Unfortunately, the blood orange citrus bars do not freeze well. The citrus mixture is better fresh so it's best to eat the bars 2-3 days after they are made.
Yes! Any citrus fruit is great in the mixture. Try it with lemons, key limes, or grapefruits for a more tangy bar.
Get the details on the blood orange curd below and get ready for a winter bake!
Blood Orange Citrus BarsCourse: DessertCuisine: SeasonalDifficulty: Medium
Make these in the winter for a peak blood orange flavor.
2 cups crushed vanilla wafer cookies
1 cup crushed graham crackers
7-9 tbsp melted butter
- Blood Orange Curd
4 oz cream cheese, softened
4 large egg yolks
14 oz sweetened condensed milk
zest of blood orange
½ cup blood orange juice (1-2 blood oranges)
- Whipped Cream
1-pint heavy whipping cream
1 tbsp vanilla
4- 6 tbsp powdered sugar
- Preheat the oven to 350°F. Prepare an 8x8 baking dish with parchment and set aside.
- In a food processor, blend the vanilla wafers and graham crackers until they resembled a sandy texture. Once combined slowly add the 7 tablespoon of the melted butter. The cookies should come together, but still be sandy. Add the additional butter if the crust mixture isn't sticking together.
- Add the cookie mixture to the pan and press firmly to form an even crust. You can do this using the bottom of your palms, or with an additional piece of parchment. You want the crust to be flat and even. Place the pan with the crust in the oven while you make the filling. The crust should cook for about 10-15 minutes and should start to turn a golden brown.
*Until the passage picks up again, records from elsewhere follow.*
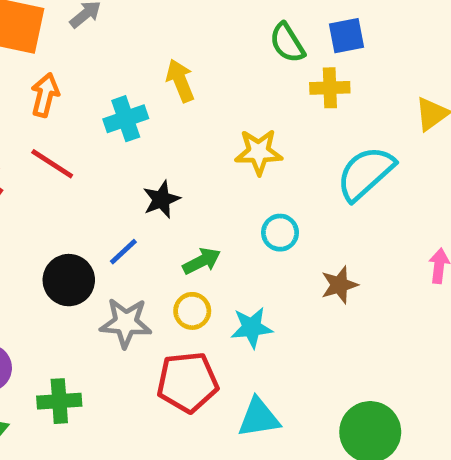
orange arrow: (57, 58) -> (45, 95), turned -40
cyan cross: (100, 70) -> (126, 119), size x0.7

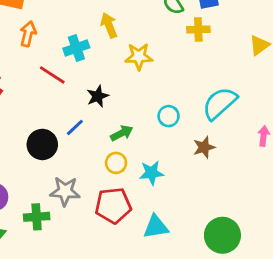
yellow star: (259, 152) -> (139, 57), moved
red line: (52, 164) -> (52, 75), moved
cyan semicircle: (365, 173) -> (220, 103), moved
gray star: (126, 323) -> (65, 191), moved

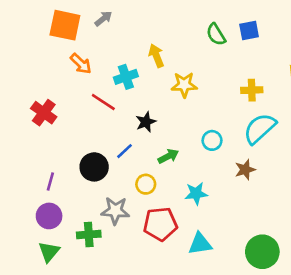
yellow cross: (198, 30) -> (252, 90), moved
orange arrow: (28, 34) -> (81, 64), turned 120
yellow circle: (116, 163) -> (146, 184), moved

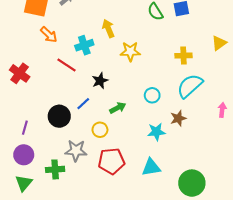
cyan star: (196, 193) -> (156, 132), moved
cyan triangle: (200, 244) -> (151, 167), moved

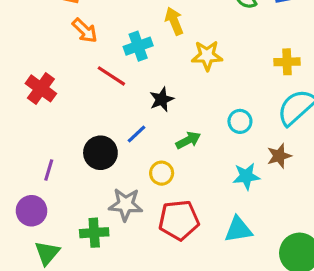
purple circle: (24, 155) -> (31, 211), moved

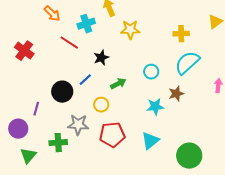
purple line: (49, 170) -> (36, 109), moved
cyan triangle: (238, 230) -> (150, 141), turned -30

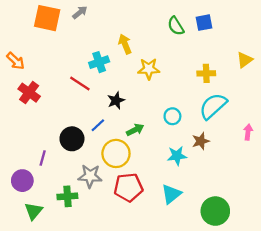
orange arrow: (52, 14) -> (16, 61), moved
yellow circle: (101, 105) -> (116, 153), size x1.6

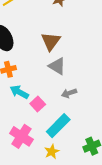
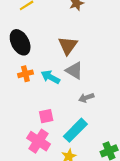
cyan arrow: (19, 92) -> (50, 77), moved
pink square: (38, 104) -> (46, 116), moved, turned 32

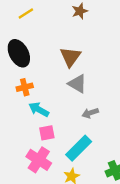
cyan arrow: (50, 77) -> (39, 109), moved

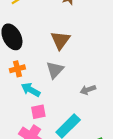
gray triangle: (77, 84) -> (55, 70), moved, turned 42
gray arrow: (90, 113) -> (88, 90), moved

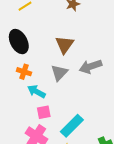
orange cross: (17, 69) -> (24, 72), turned 32
gray arrow: (88, 90) -> (91, 66), moved, size x1.5

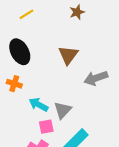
orange cross: (24, 72) -> (14, 84), moved
gray triangle: (59, 73) -> (63, 110), moved

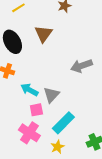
brown triangle: (68, 55) -> (43, 34), moved

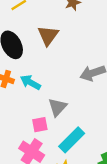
cyan arrow: (29, 90) -> (30, 82), moved

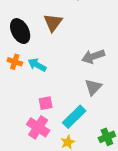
gray triangle: (57, 107) -> (93, 87), moved

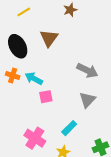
gray arrow: (93, 56) -> (87, 70), turned -135
pink square: (46, 103) -> (46, 97), moved
cyan rectangle: (74, 117) -> (69, 128), size x0.7

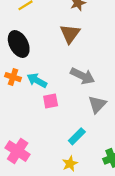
brown triangle: (49, 38) -> (70, 34), moved
gray arrow: (87, 70) -> (82, 76), moved
pink cross: (35, 138) -> (18, 151), moved

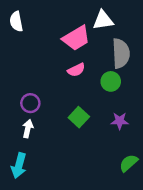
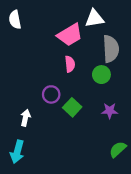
pink semicircle: (76, 70) -> (70, 64), turned -70
purple circle: (30, 103) -> (51, 94), moved

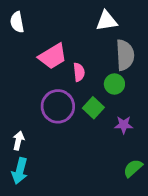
pink trapezoid: (70, 35) -> (53, 56), moved
purple circle: (51, 94) -> (58, 106), size x1.6
green square: (72, 107) -> (93, 108), moved
white arrow: (25, 118) -> (18, 141), moved

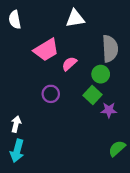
white triangle: (107, 21) -> (75, 18), moved
pink semicircle: (79, 72) -> (69, 64), turned -126
purple circle: (58, 106) -> (51, 94), size x0.6
green square: (93, 108) -> (93, 95), moved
- Make the filling. In a medium-sized bowl or in the bowl of a stand mixer, whip the cream cheese until it is fluffy, about 3-4 minutes. Add the egg yolks and beat until combined. Next, add in the sweetened condensed milk, blood orange zest, and blood orange juice. Beat all ingredients together until combined. Pour the mixture over the crust and place it back in the oven. Bake the bars for about 16-18 minutes, or until the edges of the bars start to turn a golden brown.
- While the bars are baking, make the whipped cream. In a medium-sized bowl or in the bowl of a stand mixer, add the heavy whipping cream. Beat on low until bubbles start to form, then increase the speed of the mixer to medium-high. Beat the mixture until stiff peaks start to form. Once the peaks are formed, add in the vanilla and half of the powdered sugar. Beat for about another minute, or until your desired texture is formed. Gradually fold in the remaining powdered sugar until the desired sweetness is reached. Place whipped cream in the refrigerator to chill until needed.
- Once the bars are cooled, let them cool completely, for about 30 minutes. Once they are completely cool, place the bars in the refrigerator to chill for 2 hours. You can also chill the bars overnight.
- Once the chilling process is complete, add the whipped cream. You may have to mix the whipped cream for a minute or so if it falls during the chilling process. Top bars with a heaping spoonful of whipped cream and smooth until flat. Place the bars back in the fridge to chill for an hour.
- Once the chilling is complete, take the bars out and cut them into small squares. Store the bars in an air-tight container in the fridge. They should last for about 1 week.
- Zest the blood orange before you juice them. It will be much easier.